# MKV2Vob After Convert No Sound, Wrong Framerate?



## ATP-Studios (Aug 6, 2011)

I got the freeware program called MKV2VOB and its amazing, basically for those who dont know it converts any MKV clip or any clip really to another format in a matter of seconds with NO QUALITY LOSS at all, I converted my MKV files and the video part was perfect clear quality, except when I right click on the file details there are no details except the bit rate, no frame rate information or any of that, But the files play fine.

When I first open the clip the music plays, but as soon as I skip through the sound disapears and is gone:S

I converted them to MP4 for editing in Vegas but once in Vegas it read the frames as 57.97 frames per second:S and in Vegas it actually read the file as having stereo sound but when in the program on the timeline there is absoulty no sound at all:S

Anyone have info about this problem?


----------



## Sorop3 (Jul 6, 2010)

Have you tried converting in other formats (mpg, avi .. )? Do they have sound when read in Sony Vegas?

What is the frame rate of your raw file and also the converted mp4 file?


----------



## ATP-Studios (Aug 6, 2011)

Yes I tried Mpg and MP4 Havent tried other formats yet, but yes when I put them in Sony Vegas there is only sound strangely enough during the theme song of the show Im converting then the sound just cuts out and there is just nothing not even static

The frame rate of the raw file is 24 Frames per second by right clicking on it and going to details and when I right click on the converted clip there are no details just the bitrate, but once I drag the converted MP4 into vegas and right click on it and go properties it says its 47.97 frame rate:S which is strange because the files play like 24 frames per second.


----------



## Sorop3 (Jul 6, 2010)

Maybe the problem is with/in MKV2Vob. Try playing around with the settings.
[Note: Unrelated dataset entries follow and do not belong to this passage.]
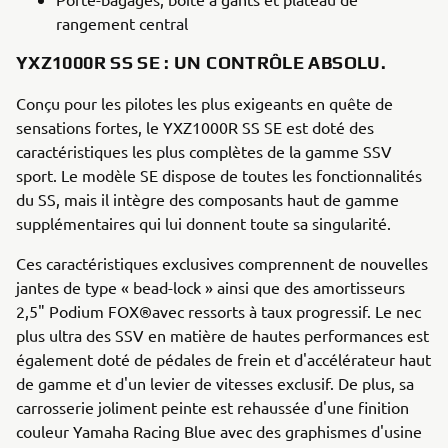
rangement central
YXZ1000R SS SE : UN CONTRÔLE ABSOLU.
Conçu pour les pilotes les plus exigeants en quête de
sensations fortes, le YXZ1000R SS SE est doté des
caractéristiques les plus complètes de la gamme SSV
sport. Le modèle SE dispose de toutes les fonctionnalités
du SS, mais il intègre des composants haut de gamme
supplémentaires qui lui donnent toute sa singularité.
Ces caractéristiques exclusives comprennent de nouvelles
jantes de type « bead-lock » ainsi que des amortisseurs
2,5" Podium FOX®avec ressorts à taux progressif. Le nec
plus ultra des SSV en matière de hautes performances est
également doté de pédales de frein et d'accélérateur haut
de gamme et d'un levier de vitesses exclusif. De plus, sa
carrosserie joliment peinte est rehaussée d'une finition
couleur Yamaha Racing Blue avec des graphismes d'usine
It could also be that Vegas does not like the audio codec.

Try converting with other video converters. *Any Video Converter* should do the job.
Then try importing the converted file into Vegas and see what happens.
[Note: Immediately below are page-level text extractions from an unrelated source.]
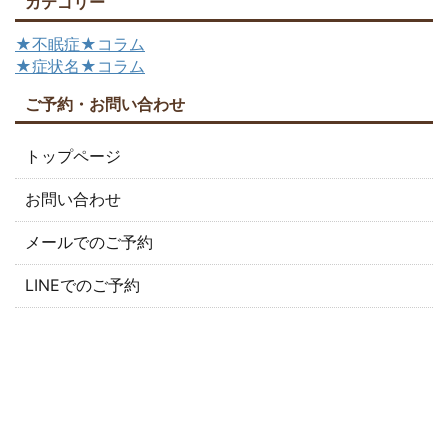
カテゴリー
★不眠症★コラム
★症状名★コラム
ご予約・お問い合わせ
トップページ
お問い合わせ
メールでのご予約
LINEでのご予約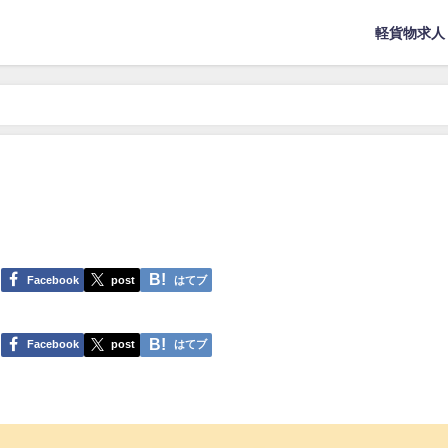
軽貨物求人
Facebook
post
はてブ
Facebook
post
はてブ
*P.S.* _What version of Sony Vegas are you using?_


----------



## ATP-Studios (Aug 6, 2011)

Sorop3 said:


> Maybe the problem is with/in MKV2Vob. Try playing around with the settings.
> 
> It could also be that Vegas does not like the audio codec.
> 
> ...


I feel like you havent read everything I have said lol 

Even when I play it in any media player the audio is not there, it says the track is there but nothing plays just the video.

Im using Vegas Pro 10(Y)


----------